Problem to solve:
Look for the word "Taekwondo" in the entries and copy each line where it appears.

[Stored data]
Content starts

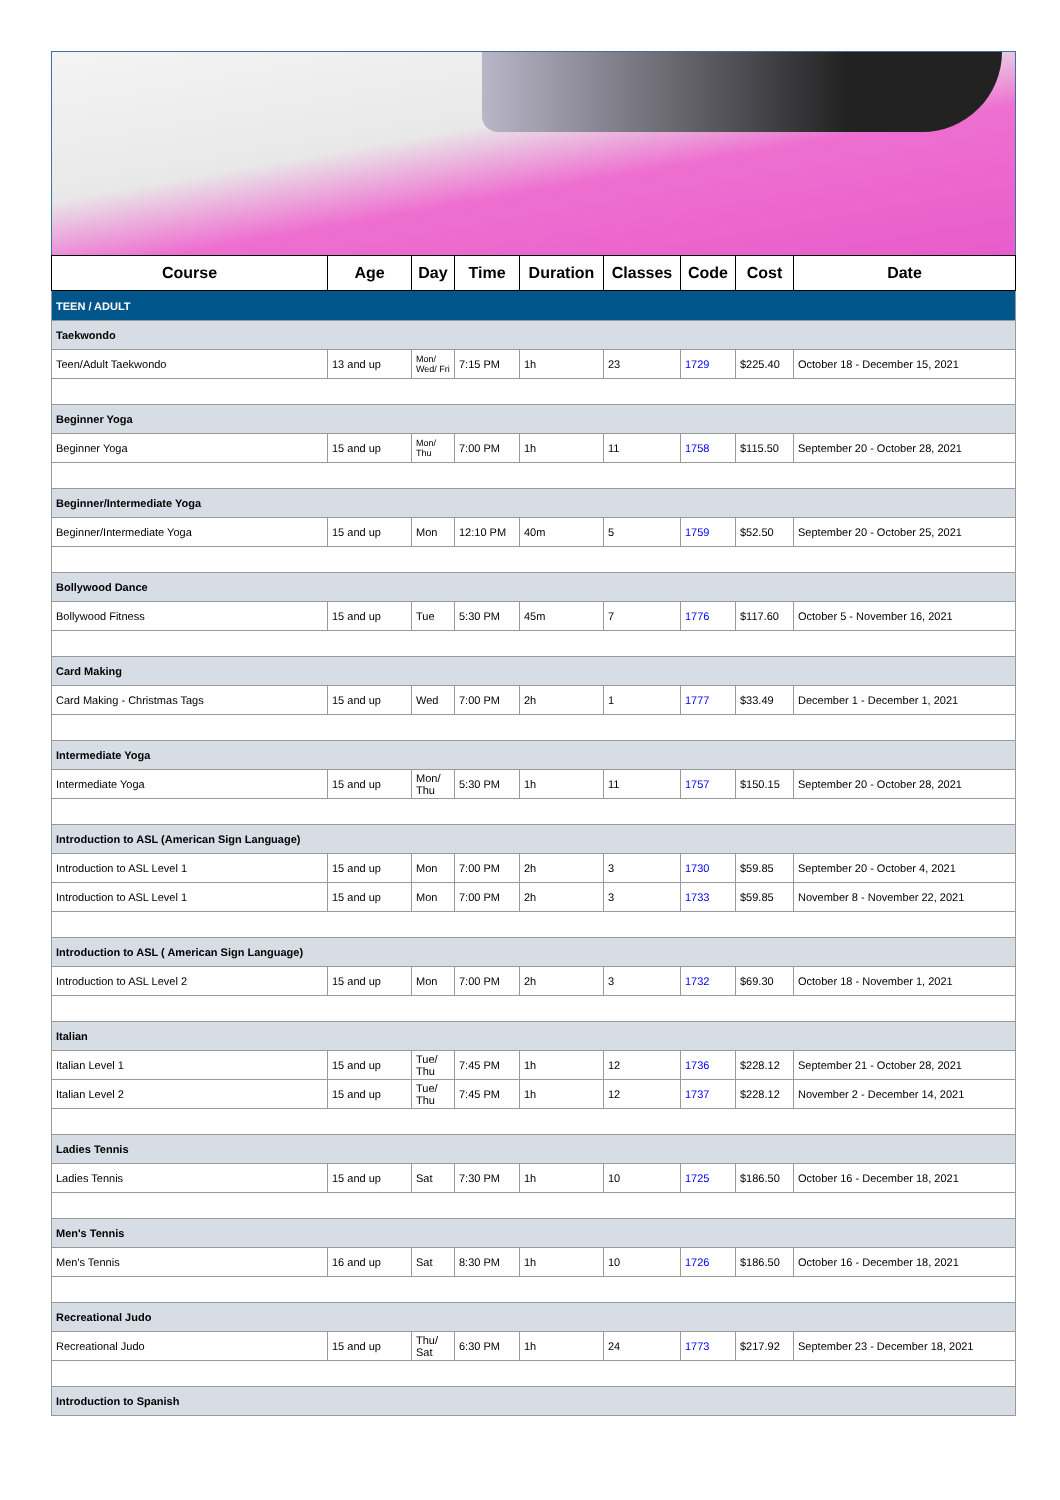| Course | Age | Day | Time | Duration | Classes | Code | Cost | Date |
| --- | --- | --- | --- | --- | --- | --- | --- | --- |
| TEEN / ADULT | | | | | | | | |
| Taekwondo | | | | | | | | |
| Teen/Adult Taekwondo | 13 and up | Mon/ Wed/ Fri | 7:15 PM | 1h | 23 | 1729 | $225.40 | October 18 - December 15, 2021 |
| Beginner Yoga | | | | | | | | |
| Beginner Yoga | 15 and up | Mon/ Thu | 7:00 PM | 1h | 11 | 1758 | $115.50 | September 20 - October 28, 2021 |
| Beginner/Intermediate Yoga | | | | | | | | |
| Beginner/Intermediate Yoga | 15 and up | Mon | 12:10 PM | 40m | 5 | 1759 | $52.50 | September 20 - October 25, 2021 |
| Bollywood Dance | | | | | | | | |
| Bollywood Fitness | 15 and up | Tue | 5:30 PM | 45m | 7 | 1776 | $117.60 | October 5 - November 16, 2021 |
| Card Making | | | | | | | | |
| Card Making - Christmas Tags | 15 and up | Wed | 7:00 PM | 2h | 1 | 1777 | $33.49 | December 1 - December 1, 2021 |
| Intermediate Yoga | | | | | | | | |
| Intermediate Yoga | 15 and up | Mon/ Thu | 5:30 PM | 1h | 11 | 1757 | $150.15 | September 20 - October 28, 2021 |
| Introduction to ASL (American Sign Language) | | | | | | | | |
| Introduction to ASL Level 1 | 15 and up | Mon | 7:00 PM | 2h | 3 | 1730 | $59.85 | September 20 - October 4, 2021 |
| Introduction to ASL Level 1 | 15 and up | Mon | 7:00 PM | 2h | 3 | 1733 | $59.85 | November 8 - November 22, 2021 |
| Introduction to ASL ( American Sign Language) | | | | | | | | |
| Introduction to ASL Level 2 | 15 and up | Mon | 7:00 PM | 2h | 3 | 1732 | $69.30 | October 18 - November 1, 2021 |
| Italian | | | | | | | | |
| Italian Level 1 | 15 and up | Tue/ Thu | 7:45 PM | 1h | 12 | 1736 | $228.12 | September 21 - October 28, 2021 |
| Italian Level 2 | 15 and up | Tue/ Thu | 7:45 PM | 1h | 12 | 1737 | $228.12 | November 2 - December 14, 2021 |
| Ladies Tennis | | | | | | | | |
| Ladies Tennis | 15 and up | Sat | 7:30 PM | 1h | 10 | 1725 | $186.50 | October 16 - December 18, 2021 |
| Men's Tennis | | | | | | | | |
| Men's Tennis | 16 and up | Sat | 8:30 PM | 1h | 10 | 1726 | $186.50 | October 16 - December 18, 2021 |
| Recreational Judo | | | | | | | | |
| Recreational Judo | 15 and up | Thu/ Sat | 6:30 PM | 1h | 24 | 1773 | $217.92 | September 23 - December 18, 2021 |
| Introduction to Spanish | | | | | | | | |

Content ends
Content starts

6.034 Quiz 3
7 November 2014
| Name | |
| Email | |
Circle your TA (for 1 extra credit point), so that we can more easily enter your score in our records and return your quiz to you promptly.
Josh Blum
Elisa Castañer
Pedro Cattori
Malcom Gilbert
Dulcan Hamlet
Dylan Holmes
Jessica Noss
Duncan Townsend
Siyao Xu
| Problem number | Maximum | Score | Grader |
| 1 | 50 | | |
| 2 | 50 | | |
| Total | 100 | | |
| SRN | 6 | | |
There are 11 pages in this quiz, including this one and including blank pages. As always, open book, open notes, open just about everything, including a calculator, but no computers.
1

Content ends
Content starts

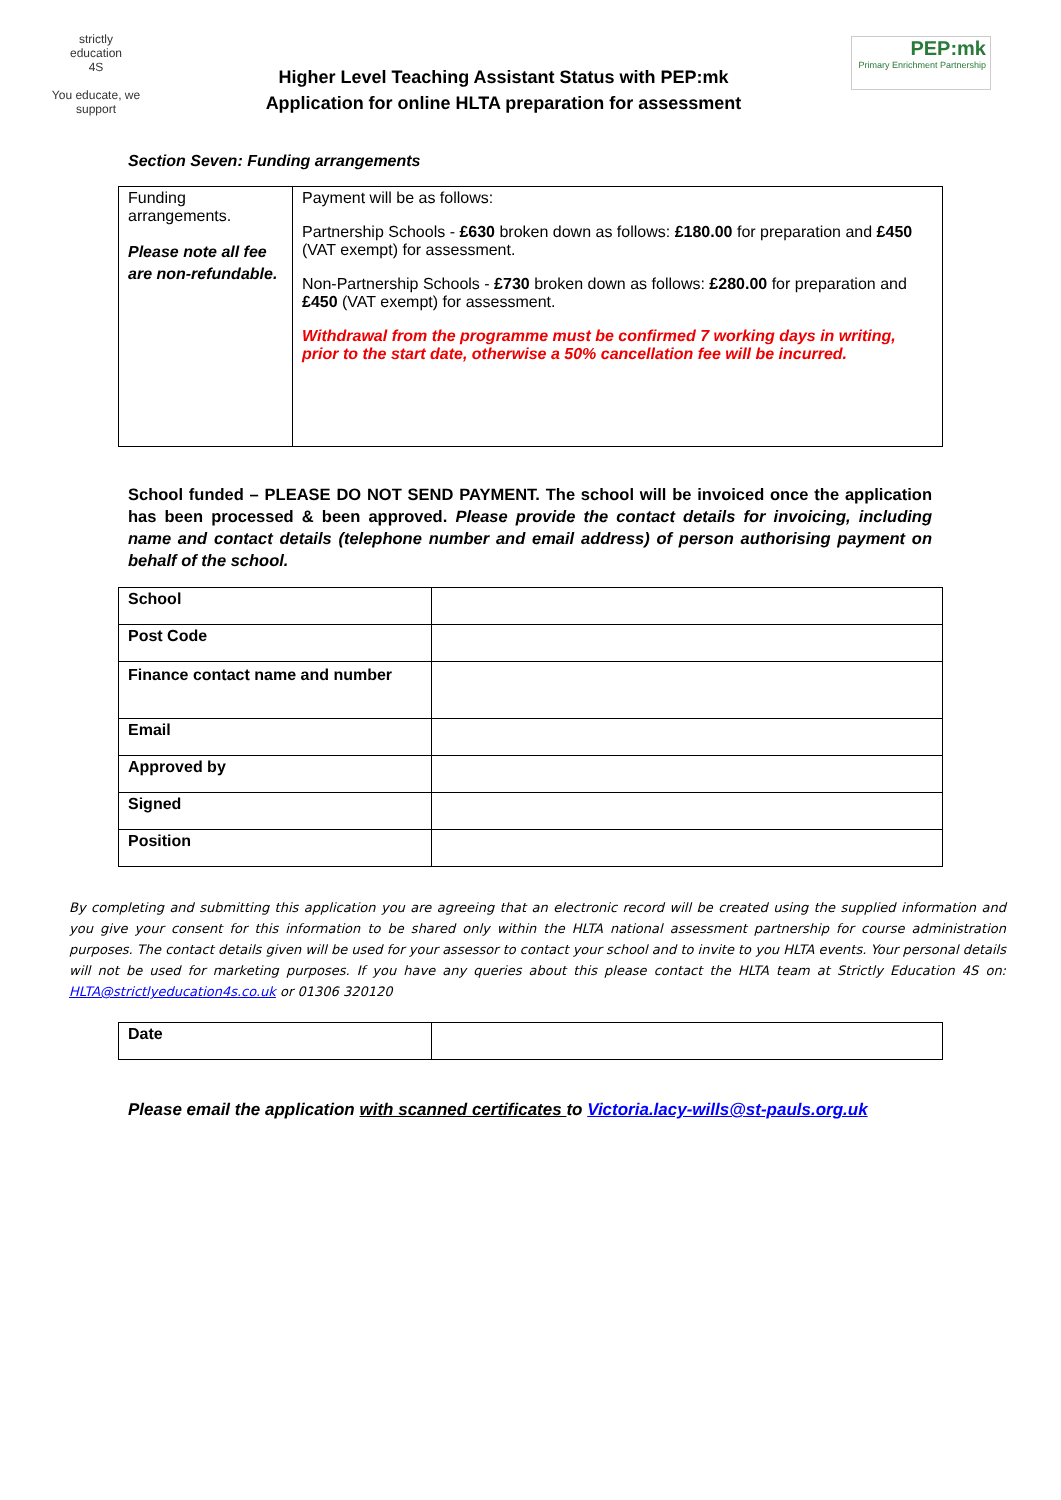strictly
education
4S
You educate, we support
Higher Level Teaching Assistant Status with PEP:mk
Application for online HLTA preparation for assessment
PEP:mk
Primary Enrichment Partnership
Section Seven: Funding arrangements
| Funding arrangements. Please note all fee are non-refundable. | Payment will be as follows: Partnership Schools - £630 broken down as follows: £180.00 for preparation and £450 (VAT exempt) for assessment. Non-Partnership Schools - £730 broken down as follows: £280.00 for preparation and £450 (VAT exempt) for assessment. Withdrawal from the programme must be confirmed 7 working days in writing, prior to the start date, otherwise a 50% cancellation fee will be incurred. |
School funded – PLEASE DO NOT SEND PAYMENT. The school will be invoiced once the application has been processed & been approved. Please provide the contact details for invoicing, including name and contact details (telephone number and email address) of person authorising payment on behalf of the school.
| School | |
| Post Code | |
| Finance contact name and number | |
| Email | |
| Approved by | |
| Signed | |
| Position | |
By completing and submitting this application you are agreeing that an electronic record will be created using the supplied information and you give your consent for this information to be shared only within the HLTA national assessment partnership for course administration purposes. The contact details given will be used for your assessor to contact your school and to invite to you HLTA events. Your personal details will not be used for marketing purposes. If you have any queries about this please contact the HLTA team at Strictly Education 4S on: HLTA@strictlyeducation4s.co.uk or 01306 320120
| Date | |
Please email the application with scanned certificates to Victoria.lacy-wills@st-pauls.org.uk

Content ends

Answer for the task:
| Taekwondo | | | | | | | | |
| Teen/Adult Taekwondo | 13 and up | Mon/ Wed/ Fri | 7:15 PM | 1h | 23 | 1729 | $225.40 | October 18 - December 15, 2021 |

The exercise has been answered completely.